Penelitian ini difokuskan pada kemampuan bersepeda di lingkungan TOD. Lowry dkk. (2012)
mendefinisikan kemampuan bersepeda sebagai "penilaian dari seluruh jaringan jalur sepeda dalam
hal kemampuan dan kenyamanan yang dirasakan dan kemudahan untuk mengakses tujuan penting".
Pada penelitian ini akan dirumuskan definisi bikeability baru berdasarkan tinjauan literatur terkait
bike ability di lingkungan TOD. Dorongan bersepeda harus didukung dengan infrastruktur yang
memadai. Desain infrastruktur harus membuat bersepeda tidak hanya aman, tetapi juga mudah dan
nyaman bagi semua orang (Marques et al., 2015).
Sebuah studi oleh Amir et al. (2016) menemukan hubungan yang signifikan antara indeks
aksesibilitas infrastruktur sepeda dan pilihan moda sepeda peningkatan 10% dalam indeks
aksesibilitas menghasilkan Tujuan investasi dalam infrastruktur bersepeda di sekitar node transit
adalah untuk mempromosikan sepeda sebagai moda feeder untuk transit. Ketika infrastruktur
bersepeda di sekitar node transit memadai, TOD-an kawasan tersebut cenderung meningkat karena
transit akan dapat diakses juga dengan sepeda. Pemerintah daerah serta investor harus diyakinkan
bahwa investasi mereka dalam infrastruktur TOD efisien dan efektif.
Kota Jayapura merupakan ibu kota Provinsi Papua yang sedang berkembang, karena itu mobilitas
masyarakat dalam aktifitas sehari-hari terus meningkat. Topografi wilayah kota Jayapura banyak
memiliki gunung, membuat kota ini terdiri dari lima wilayah kecamatan (Distrik), yaitu Jayapura
Utara, Jayapura Selatan, Abepura, Muara Tami dan Heram.
Konsentrasi aktifitas kota Jayapura terdapat diempat kecamatan (distrik) utama, yaitu Jayapura
Utara, Jayapura Selatan, Abepura dan Heram. Dimana ruas jalan raya utama yang menghubungkan
ketiga wilayah ini masih sangat terbatas. Sehingga berdasarkan klasifikasi status jalan, ruas jalan di
kota Jayapura dibedakan menjadi tiga tipe yaitu jalan nasional, jalan propinsi, dan jalan kota.

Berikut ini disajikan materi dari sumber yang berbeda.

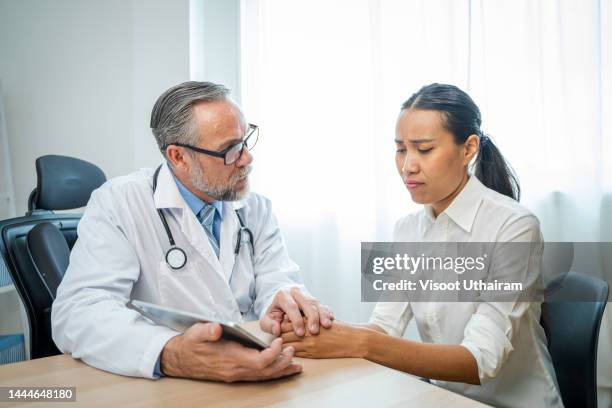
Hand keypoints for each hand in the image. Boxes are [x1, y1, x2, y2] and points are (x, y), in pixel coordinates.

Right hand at [160, 322, 301, 381]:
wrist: (179, 360)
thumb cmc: (190, 344)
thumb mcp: (196, 332)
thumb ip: (207, 330)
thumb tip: (216, 328)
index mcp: (229, 358)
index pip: (257, 361)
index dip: (272, 353)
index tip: (279, 341)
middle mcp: (234, 370)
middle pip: (265, 371)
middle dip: (282, 362)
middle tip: (293, 350)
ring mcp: (236, 374)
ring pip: (263, 376)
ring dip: (280, 370)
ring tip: (296, 365)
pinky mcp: (236, 374)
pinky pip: (258, 377)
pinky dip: (272, 373)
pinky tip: (282, 370)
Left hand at [260, 287, 333, 336]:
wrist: (283, 301)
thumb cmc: (275, 313)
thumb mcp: (267, 318)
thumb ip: (269, 325)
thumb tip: (277, 330)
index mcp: (283, 295)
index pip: (291, 306)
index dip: (296, 320)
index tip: (299, 332)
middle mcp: (296, 293)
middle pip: (307, 303)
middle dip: (311, 317)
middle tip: (314, 331)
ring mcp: (307, 296)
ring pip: (317, 303)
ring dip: (322, 315)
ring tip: (326, 325)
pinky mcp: (315, 301)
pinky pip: (323, 305)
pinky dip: (327, 312)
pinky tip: (331, 320)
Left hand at [280, 319, 367, 358]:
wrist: (352, 339)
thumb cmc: (339, 327)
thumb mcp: (322, 317)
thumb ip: (308, 317)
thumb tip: (292, 319)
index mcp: (309, 318)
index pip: (287, 320)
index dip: (281, 322)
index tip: (278, 323)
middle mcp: (307, 330)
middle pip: (284, 332)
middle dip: (279, 333)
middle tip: (276, 334)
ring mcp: (309, 343)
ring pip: (287, 344)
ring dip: (283, 343)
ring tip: (281, 342)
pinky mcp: (312, 353)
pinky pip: (295, 353)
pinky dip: (290, 351)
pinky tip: (289, 350)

Hampir semua ruas jalan raya dikota Jayapura masuk kedalam klasifikasi ruas jalan kota. Jalan
tersebut kebanyakan didesain dua lajur dua arah lebar jalan mulai dari 3–12 m.
Keadaan ini sangat berpengaruh terhadap tingkat pelayanan yang ada, sehingga jika tidak
diimbangi dengan peningkatan prasarana transportasi yang memadai, maka dampak yang
diakibatkan adalah timbulnya masalah lalulintas seperti kemacetan, tundaan, kecelakaan, dan
permasalahan lingkungan. Seiring dengan pertumbuhan penduduk di kota Jayapura, dan juga
pertumbuhan pusat-pusat perekonomian masyarakat yang terus berkembang, nampaknya juga
berpengaruh terhadap kemacetan lalulintas. Salah satu contoh yang terjadi di wilayah kecamatan
(distric) abepura, yaitu ruas jalan raya abepura yang merupakan lokasi penelitian, Intensitas
kemacetan lalulintas pada ruas jalan tersebut cenderung terus meningkat.
Kemacetan dijalan raya tersebut diduga berhubungan erat dengan penggunaan lahan dan
perubahan tatagunalahan disepanjang ruas jalan raya tersebut, serta perkembangan wilayah
disekitarnya. Dalam konsep (land use transport) yang dimaknai sebagai hubungan timbale balik
tataguna lahan dan transportasi, dijelaskan bahwa antara keduanya terdapat keterkaitan satu dengan
yang lainnya. Penggunaan lahan dengan berbagai zona–zona peruntukan serta aktivitas didalam zona
maupun antar zona memerlukan transportasi.
Didalam konteks tersebut terjadinya interaksi akan menimbulkan pergerakan manusia, atau
pergerakan barang dalam bentuk pergerakan kendaraan sehingga menimbulkan bangkitan dan
tarikan (Tamin, 1997:90). Inilah salah satu alasan mengapa ada kebutuhan untuk lebih memahami
bagaimana mengukur kemampuan bersepeda di lingkungan TOD. Tingkat kemampuan bersepeda
yang tinggi akan meyakinkan pemerintah bahwa investasi infrastruktur mereka layak. Di sisi lain,
pemerintah daerah diharapkan dapat meningkatkan infrastruktur bersepeda di daerah yang kurang
dapat didaur ulang di sekitar node transit.